Start of Given information
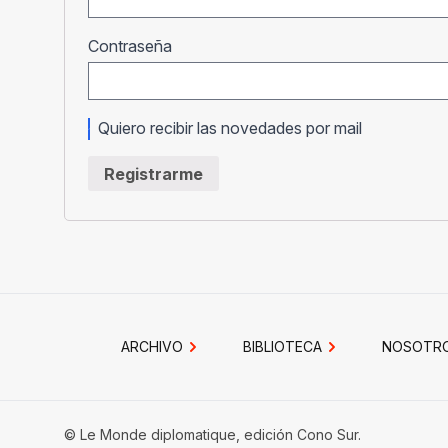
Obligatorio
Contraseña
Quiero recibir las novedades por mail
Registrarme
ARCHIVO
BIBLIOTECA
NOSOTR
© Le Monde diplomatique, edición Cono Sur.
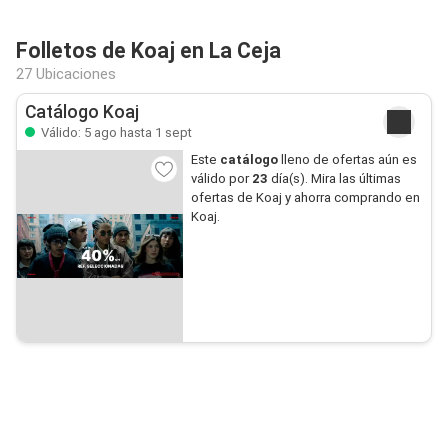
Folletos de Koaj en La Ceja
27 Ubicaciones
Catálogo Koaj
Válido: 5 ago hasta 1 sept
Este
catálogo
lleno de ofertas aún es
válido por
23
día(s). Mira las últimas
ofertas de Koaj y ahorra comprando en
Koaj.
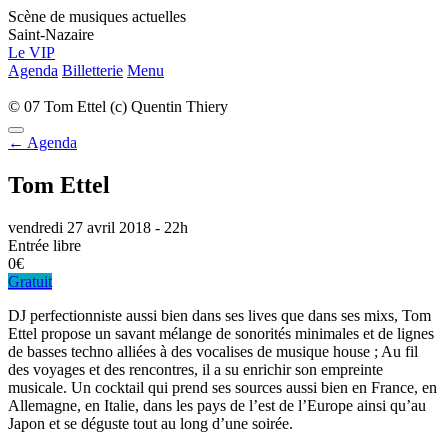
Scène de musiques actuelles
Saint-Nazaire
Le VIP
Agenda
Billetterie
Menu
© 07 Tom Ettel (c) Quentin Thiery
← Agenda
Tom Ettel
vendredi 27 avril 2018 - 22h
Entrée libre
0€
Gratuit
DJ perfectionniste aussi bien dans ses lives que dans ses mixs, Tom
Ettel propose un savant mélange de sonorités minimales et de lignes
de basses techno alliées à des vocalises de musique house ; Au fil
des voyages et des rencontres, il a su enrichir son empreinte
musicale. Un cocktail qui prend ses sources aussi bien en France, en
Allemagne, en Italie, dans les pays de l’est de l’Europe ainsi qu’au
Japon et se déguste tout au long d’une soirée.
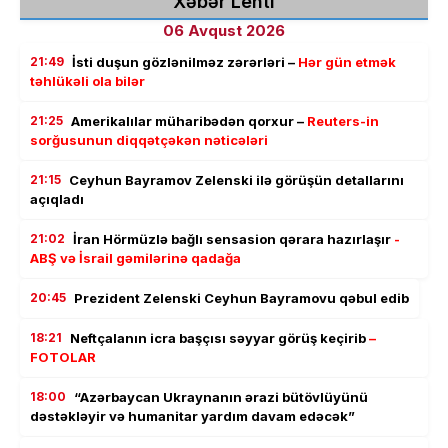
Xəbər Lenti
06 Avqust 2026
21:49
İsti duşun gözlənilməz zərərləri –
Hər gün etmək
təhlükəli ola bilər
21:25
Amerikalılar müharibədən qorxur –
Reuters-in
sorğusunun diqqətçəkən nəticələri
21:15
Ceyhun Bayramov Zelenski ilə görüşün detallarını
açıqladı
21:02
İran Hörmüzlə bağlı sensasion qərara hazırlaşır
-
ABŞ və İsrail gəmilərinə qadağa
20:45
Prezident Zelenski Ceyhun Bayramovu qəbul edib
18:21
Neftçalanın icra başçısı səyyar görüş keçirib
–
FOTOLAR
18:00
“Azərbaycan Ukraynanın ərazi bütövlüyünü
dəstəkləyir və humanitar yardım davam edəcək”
End of Given information
Start of Given information
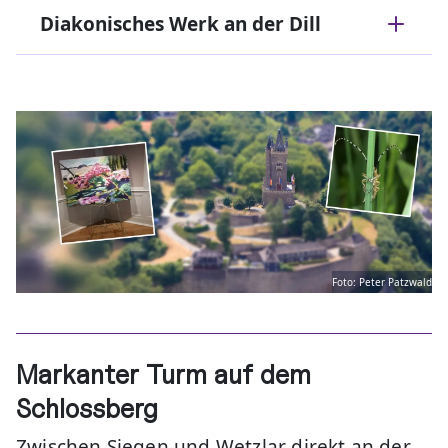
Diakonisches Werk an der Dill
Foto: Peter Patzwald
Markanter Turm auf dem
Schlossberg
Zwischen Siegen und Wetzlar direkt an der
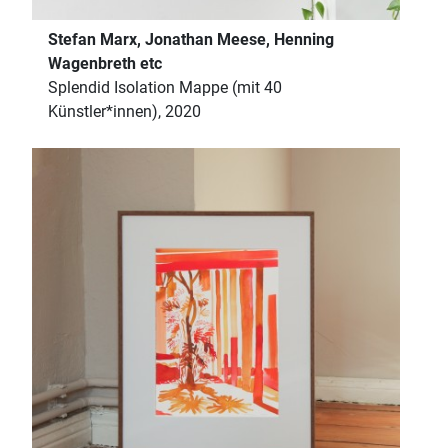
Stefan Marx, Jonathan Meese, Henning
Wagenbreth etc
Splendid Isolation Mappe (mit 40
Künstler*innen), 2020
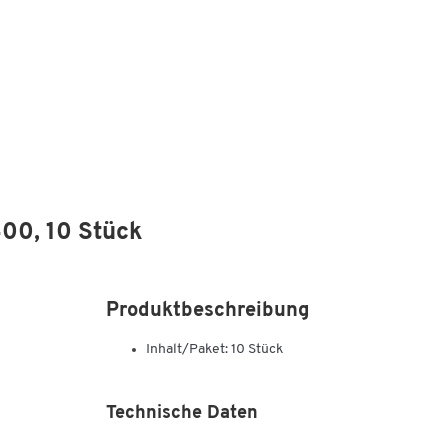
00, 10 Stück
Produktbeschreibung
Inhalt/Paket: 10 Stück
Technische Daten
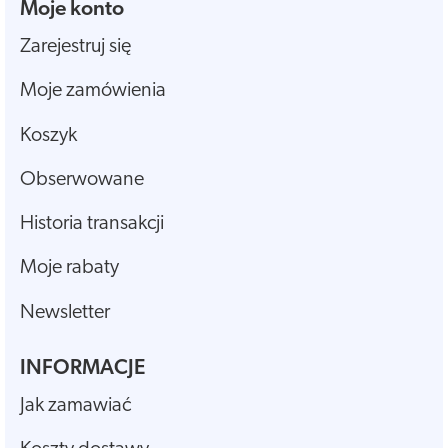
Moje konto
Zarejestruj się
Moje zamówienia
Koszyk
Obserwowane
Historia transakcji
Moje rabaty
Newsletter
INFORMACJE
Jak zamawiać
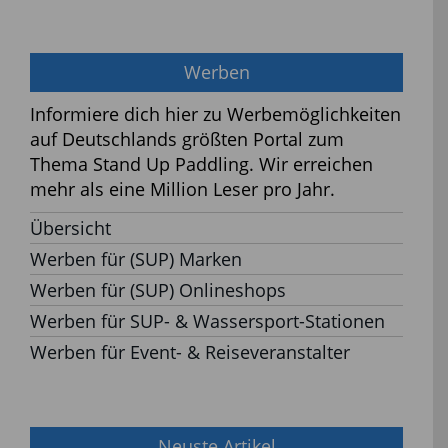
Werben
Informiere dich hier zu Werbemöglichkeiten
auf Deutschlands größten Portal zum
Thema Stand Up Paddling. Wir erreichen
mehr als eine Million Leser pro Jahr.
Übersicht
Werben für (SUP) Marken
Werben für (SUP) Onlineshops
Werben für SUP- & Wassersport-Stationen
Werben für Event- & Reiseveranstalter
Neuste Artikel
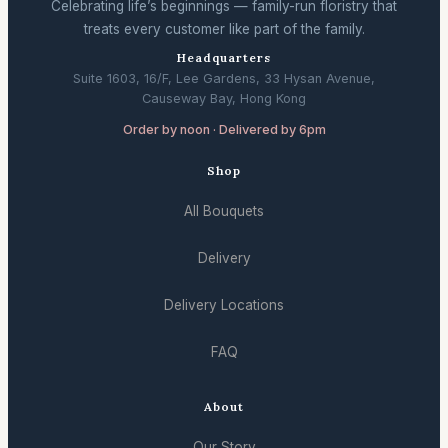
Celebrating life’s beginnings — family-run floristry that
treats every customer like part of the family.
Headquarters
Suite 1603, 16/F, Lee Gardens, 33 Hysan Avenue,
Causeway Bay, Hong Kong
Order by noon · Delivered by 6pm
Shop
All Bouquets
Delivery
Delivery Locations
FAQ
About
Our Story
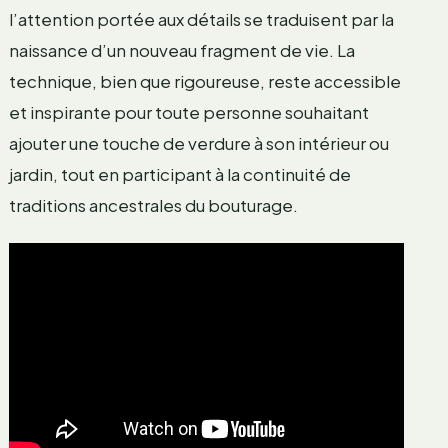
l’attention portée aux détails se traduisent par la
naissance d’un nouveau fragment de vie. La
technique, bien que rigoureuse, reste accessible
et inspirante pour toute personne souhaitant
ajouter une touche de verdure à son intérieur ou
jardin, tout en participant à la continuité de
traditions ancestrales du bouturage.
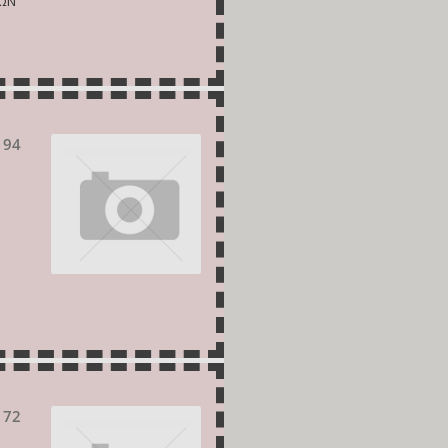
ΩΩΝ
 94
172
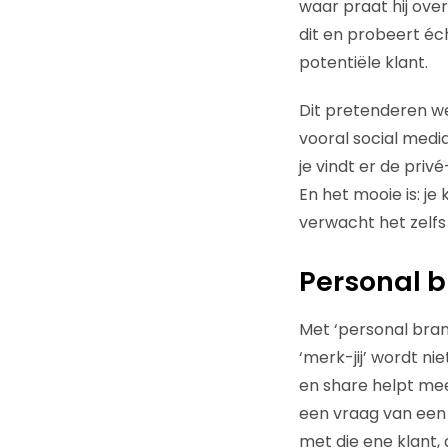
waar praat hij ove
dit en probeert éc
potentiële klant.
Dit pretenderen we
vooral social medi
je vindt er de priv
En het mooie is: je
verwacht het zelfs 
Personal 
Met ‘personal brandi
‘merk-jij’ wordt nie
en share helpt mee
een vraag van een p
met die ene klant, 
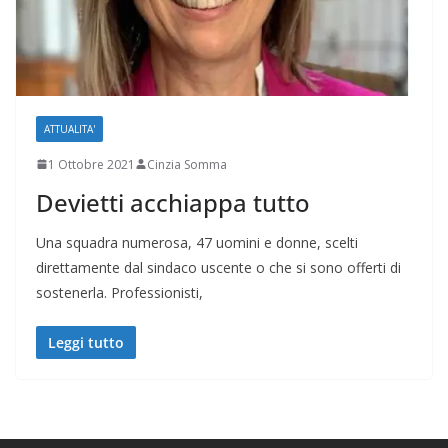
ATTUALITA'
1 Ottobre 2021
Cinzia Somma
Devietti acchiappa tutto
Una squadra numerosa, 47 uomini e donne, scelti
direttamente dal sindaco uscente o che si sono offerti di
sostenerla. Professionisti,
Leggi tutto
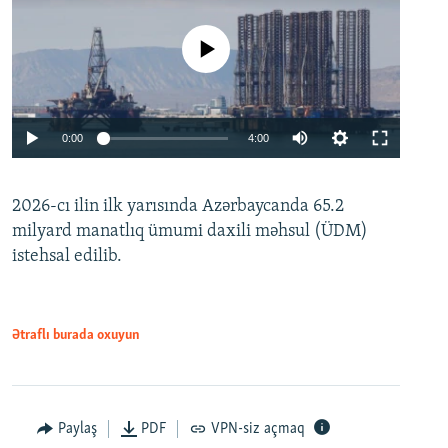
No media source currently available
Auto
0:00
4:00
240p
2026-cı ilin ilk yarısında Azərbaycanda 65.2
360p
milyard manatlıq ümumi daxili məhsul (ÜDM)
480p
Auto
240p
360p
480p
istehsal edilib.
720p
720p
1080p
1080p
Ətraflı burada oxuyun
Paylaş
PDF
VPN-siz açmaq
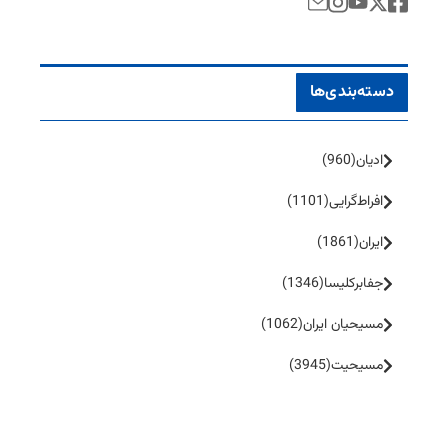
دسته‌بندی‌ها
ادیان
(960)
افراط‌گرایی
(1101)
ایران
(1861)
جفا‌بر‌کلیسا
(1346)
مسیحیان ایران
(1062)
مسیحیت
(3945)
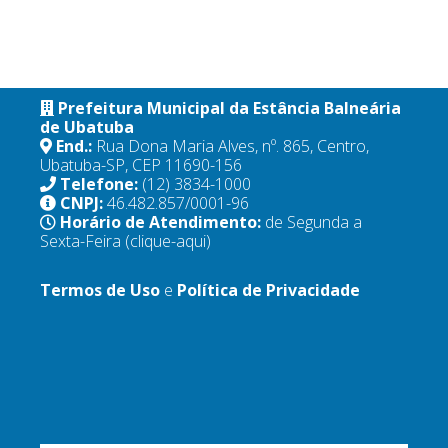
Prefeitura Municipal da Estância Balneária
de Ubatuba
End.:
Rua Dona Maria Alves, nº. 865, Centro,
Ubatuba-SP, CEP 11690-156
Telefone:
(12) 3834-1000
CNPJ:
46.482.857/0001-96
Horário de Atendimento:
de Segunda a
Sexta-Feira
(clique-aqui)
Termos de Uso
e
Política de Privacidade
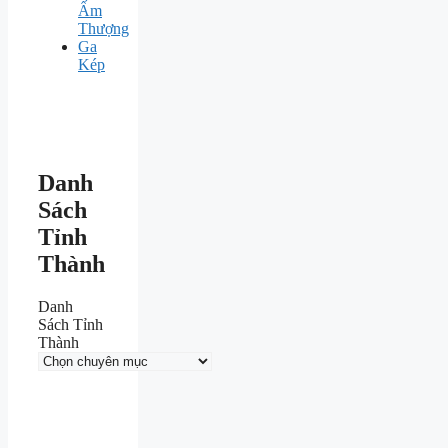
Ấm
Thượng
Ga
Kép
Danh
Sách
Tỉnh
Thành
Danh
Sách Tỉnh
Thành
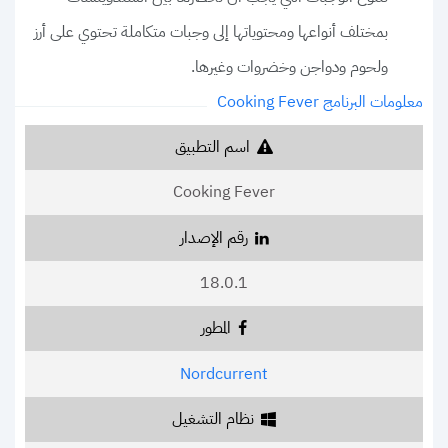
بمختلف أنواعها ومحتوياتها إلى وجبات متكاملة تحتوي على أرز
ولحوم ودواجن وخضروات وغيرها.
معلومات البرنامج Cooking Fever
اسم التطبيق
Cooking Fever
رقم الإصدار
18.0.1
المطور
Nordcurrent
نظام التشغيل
End of Given information
Job: Your answer should be one number: how many lines above include the word "Zelenski".

Result: 2